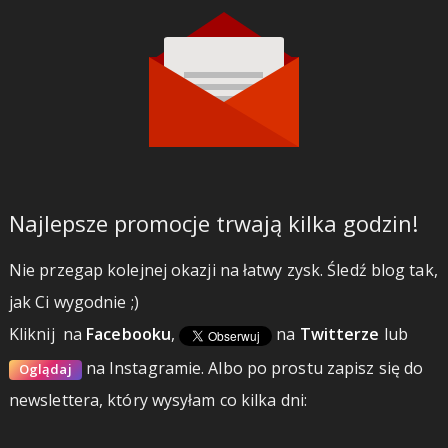
Najlepsze promocje trwają kilka godzin!
Nie przegap kolejnej okazji na łatwy zysk. Śledź blog tak,
jak Ci wygodnie ;)
Kliknij
na
Facebooku
,
na
Twitterze
lub
na Instagramie.
Albo po prostu zapisz się do
Oglądaj
newslettera, który wysyłam co kilka dni:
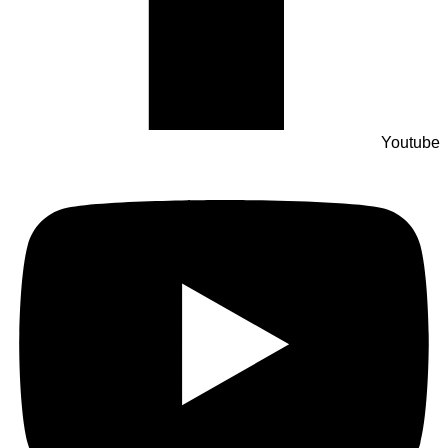
Youtube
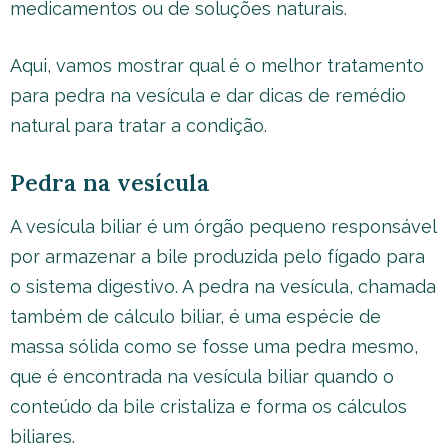
medicamentos ou de soluções naturais.
Aqui, vamos mostrar qual é o melhor tratamento
para pedra na vesícula e dar dicas de remédio
natural para tratar a condição.
Pedra na vesícula
A vesícula biliar é um órgão pequeno responsável
por armazenar a bile produzida pelo fígado para
o sistema digestivo. A pedra na vesícula, chamada
também de cálculo biliar, é uma espécie de
massa sólida como se fosse uma pedra mesmo,
que é encontrada na vesícula biliar quando o
conteúdo da bile cristaliza e forma os cálculos
biliares.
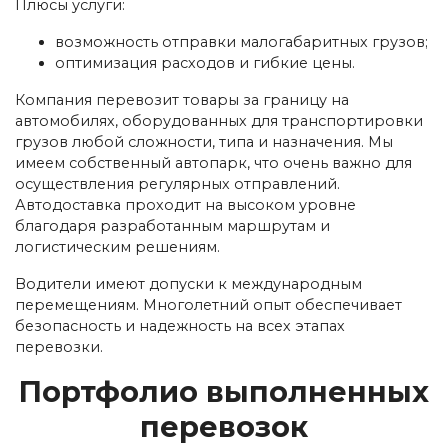
Плюсы услуги:
возможность отправки малогабаритных грузов;
оптимизация расходов и гибкие цены.
Компания перевозит товары за границу на
автомобилях, оборудованных для транспортировки
грузов любой сложности, типа и назначения. Мы
имеем собственный автопарк, что очень важно для
осуществления регулярных отправлений.
Автодоставка проходит на высоком уровне
благодаря разработанным маршрутам и
логистическим решениям.
Водители имеют допуски к международным
перемещениям. Многолетний опыт обеспечивает
безопасность и надежность на всех этапах
перевозки.
Портфолио выполненных
перевозок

....

> [Aim of the task]
Every line above goes into your copy exactly; no images go in.

> [Result of the task]
Najlepsze promocje trwają kilka godzin!
Nie przegap kolejnej okazji na łatwy zysk. Śledź blog tak,
jak Ci wygodnie ;)
Kliknij
na
Facebooku
,
na
Twitterze
lub
na Instagramie.
Albo po prostu zapisz się do
Oglądaj
newslettera, który wysyłam co kilka dni:
Youtube
medicamentos ou de soluções naturais.
Aqui, vamos mostrar qual é o melhor tratamento
para pedra na vesícula e dar dicas de remédio
natural para tratar a condição.
Pedra na vesícula
A vesícula biliar é um órgão pequeno responsável
por armazenar a bile produzida pelo fígado para
o sistema digestivo. A pedra na vesícula, chamada
também de cálculo biliar, é uma espécie de
massa sólida como se fosse uma pedra mesmo,
que é encontrada na vesícula biliar quando o
conteúdo da bile cristaliza e forma os cálculos
biliares.
Плюсы услуги:
возможность отправки малогабаритных грузов;
оптимизация расходов и гибкие цены.
Компания перевозит товары за границу на
автомобилях, оборудованных для транспортировки
грузов любой сложности, типа и назначения. Мы
имеем собственный автопарк, что очень важно для
осуществления регулярных отправлений.
Автодоставка проходит на высоком уровне
благодаря разработанным маршрутам и
логистическим решениям.
Водители имеют допуски к международным
перемещениям. Многолетний опыт обеспечивает
безопасность и надежность на всех этапах
перевозки.
Портфолио выполненных
перевозок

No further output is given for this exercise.